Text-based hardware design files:
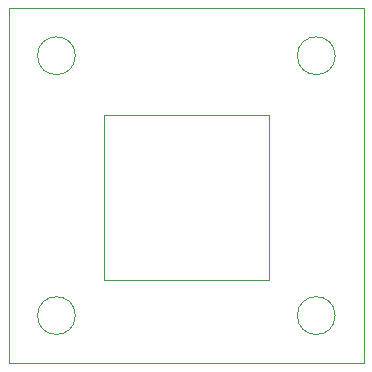
<source format=gbr>
G04 #@! TF.GenerationSoftware,KiCad,Pcbnew,8.0.3*
G04 #@! TF.CreationDate,2024-06-06T15:57:19+09:00*
G04 #@! TF.ProjectId,switch_plate_cell,73776974-6368-45f7-906c-6174655f6365,rev?*
G04 #@! TF.SameCoordinates,Original*
G04 #@! TF.FileFunction,Profile,NP*
%FSLAX46Y46*%
G04 Gerber Fmt 4.6, Leading zero omitted, Abs format (unit mm)*
G04 Created by KiCad (PCBNEW 8.0.3) date 2024-06-06 15:57:19*
%MOMM*%
%LPD*%
G01*
G04 APERTURE LIST*
G04 #@! TA.AperFunction,Profile*
%ADD10C,0.050000*%
G04 #@! TD*
G04 APERTURE END LIST*
D10*
X157600000Y-89000000D02*
G75*
G02*
X154400000Y-89000000I-1600000J0D01*
G01*
X154400000Y-89000000D02*
G75*
G02*
X157600000Y-89000000I1600000J0D01*
G01*
X135600000Y-111000000D02*
G75*
G02*
X132400000Y-111000000I-1600000J0D01*
G01*
X132400000Y-111000000D02*
G75*
G02*
X135600000Y-111000000I1600000J0D01*
G01*
X135600000Y-89000000D02*
G75*
G02*
X132400000Y-89000000I-1600000J0D01*
G01*
X132400000Y-89000000D02*
G75*
G02*
X135600000Y-89000000I1600000J0D01*
G01*
X157600000Y-111000000D02*
G75*
G02*
X154400000Y-111000000I-1600000J0D01*
G01*
X154400000Y-111000000D02*
G75*
G02*
X157600000Y-111000000I1600000J0D01*
G01*
X130000000Y-85000000D02*
X160000000Y-85000000D01*
X160000000Y-115000000D01*
X130000000Y-115000000D01*
X130000000Y-85000000D01*
G04 #@! TO.C,REF\u002A\u002A*
X138000000Y-94000000D02*
X152000000Y-94000000D01*
X152000000Y-108000000D01*
X138000000Y-108000000D01*
X138000000Y-94000000D01*
G04 #@! TD*
M02*

</source>
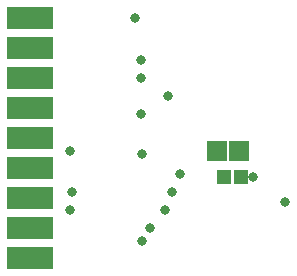
<source format=gbs>
G04 Layer_Color=8150272*
%FSLAX25Y25*%
%MOIN*%
G70*
G01*
G75*
%ADD23R,0.15200X0.07800*%
%ADD28C,0.03200*%
%ADD29R,0.06706X0.06902*%
%ADD30R,0.04540X0.04934*%
D23*
X110000Y392500D02*
D03*
Y402500D02*
D03*
Y412500D02*
D03*
Y422500D02*
D03*
Y432500D02*
D03*
Y442500D02*
D03*
Y452500D02*
D03*
Y462500D02*
D03*
Y472500D02*
D03*
D28*
X147500Y427000D02*
D03*
X147000Y440500D02*
D03*
X150000Y402500D02*
D03*
X147000Y452500D02*
D03*
Y458500D02*
D03*
X156000Y446500D02*
D03*
X147500Y398000D02*
D03*
X155000Y408500D02*
D03*
X157500Y414500D02*
D03*
X160000Y420500D02*
D03*
X123500Y408500D02*
D03*
Y428000D02*
D03*
X124000Y414500D02*
D03*
X195000Y411000D02*
D03*
X184500Y419500D02*
D03*
X145000Y472500D02*
D03*
D29*
X172457Y428000D02*
D03*
X179543D02*
D03*
D30*
X174646Y419500D02*
D03*
X180354D02*
D03*
M02*

</source>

DIRECTIVE: The required answer is each line of the entries containing the string "APERTURE".

RESULT OF THE TASK:
G04 APERTURE LIST*
G04 APERTURE END LIST*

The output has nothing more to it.